◆ Task requirements ◆
The answer must be the lines from the one that holds "Xavier Kieffer: Der" through the final line of the data, copied exactly, with no pictures.

[Data excerpts]
::::

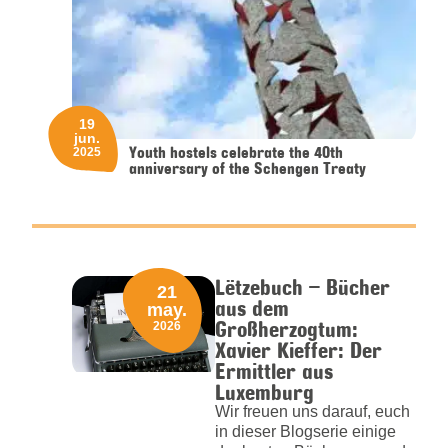
19
jun.
Youth hostels celebrate the 40th
2025
anniversary of the Schengen Treaty
Lëtzebuch – Bücher
21
aus dem
may.
Großherzogtum:
2026
Xavier Kieffer: Der
Ermittler aus
Luxemburg
Wir freuen uns darauf, euch
in dieser Blogserie einige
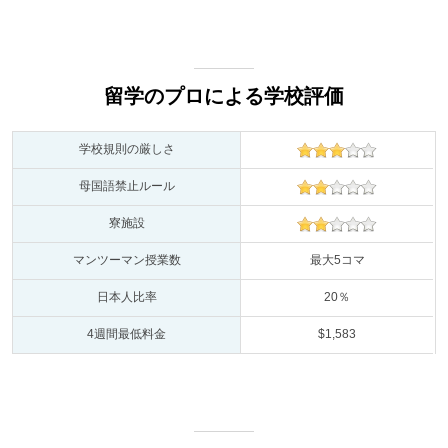
留学のプロによる学校評価
学校規則の厳しさ
母国語禁止ルール
寮施設
マンツーマン授業数
最大5コマ
日本人比率
20％
4週間最低料金
$1,583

::::

◆ Task result ◆
Xavier Kieffer: Der
Ermittler aus
Luxemburg
Wir freuen uns darauf, euch
in dieser Blogserie einige
留学のプロによる学校評価
学校規則の厳しさ
母国語禁止ルール
寮施設
マンツーマン授業数
最大5コマ
日本人比率
20％
4週間最低料金
$1,583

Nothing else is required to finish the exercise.